Daher sind deutsche Firmen angehalten, schlankere Kostenstrukturen zu installieren, inklusive einer effektiven Kostenkontrolle in den Bereichen Produktion und Vertrieb. Ziel ist die Erschließung einer kompletten und kosteneffizienten Wertschöpfungskette, welche bei Bedarf Entwicklung, Beschaffung, Fertigung sowie Montage, Logistik oder Service in den jeweiligen Absatzmärkten beinhalten kann. Ein effektives Ressourcen- und Talentmanagement wird auf absehbare Zeit ein wesentlicher Erfolgsfaktor für deutsche Hersteller im Ausland bleiben. In den vergangenen Jahren haben deutsche Firmen dies vor allem in China betrieben, mit dem Ziel, qualifizierte Mitarbeiter zu finden sowie Fachkräfte vor Ort auszubilden und einzusetzen.

Die aktuelle Lage im Konflikt zwischen Russland und der Ukraine bleibt indes nicht ohne Auswirkungen.
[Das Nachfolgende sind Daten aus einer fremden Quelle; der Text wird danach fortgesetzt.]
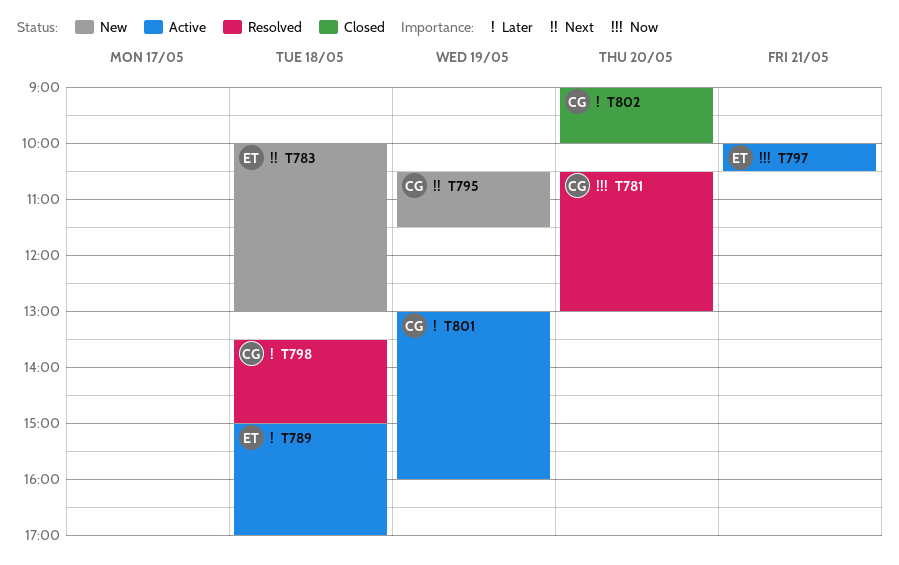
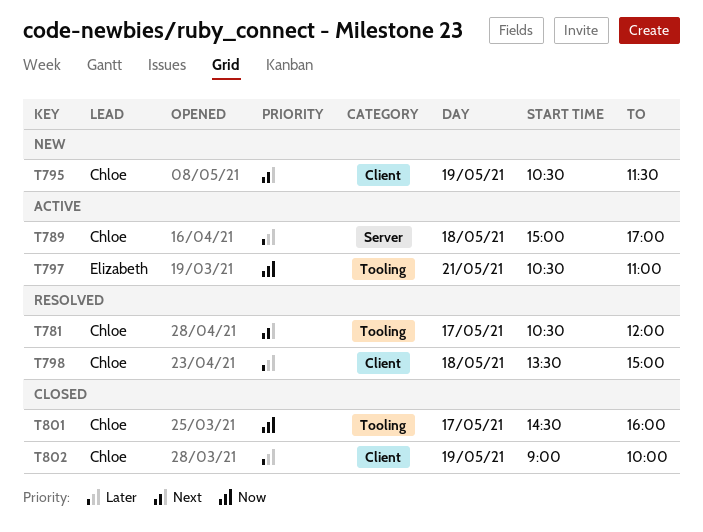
T781, priority: Now -> Next
T781, day: May 20 -> May 17
T781, ends: 13:00 -> 12:00
T783: present -> none
T789, owner: Elizabeth -> Chloe
T797, begins: 10:00 -> 10:30
T797, ends: 10:30 -> 11:00
T801, status: Active -> Closed
T801, priority: Later -> Now
T801, day: May 19 -> May 17
T801, begins: 13:00 -> 14:30
T802, day: May 20 -> May 19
Russland ist mit etwa 5 % der deutschen Maschinenexporte seit Jahren der viertwichtigste Exportmarkt. Nach einem Wachstum in 2011 und 2012 und nach einem rückläufigen Jahr 2013 im Zuge der wirtschaftlichen Abkühlung in Russland, brachen die deutschen Maschinenexporte in den ersten zwei Monaten 2014 um 16 % ein. Die politische Auseinandersetzung zwischen Russland und der Ukraine hat bereits jetzt sinkende Konjunkturerwartungen, heftige Kursverluste des russischen Rubels, Verteuerung von Krediten sowie eine Kapitalflucht ausländischer Investoren zur Folge. Sollte die Krise weiter andauern, wird dies einen spürbaren negativen Effekt auf die deutschen Maschinenexporte nach Russland haben.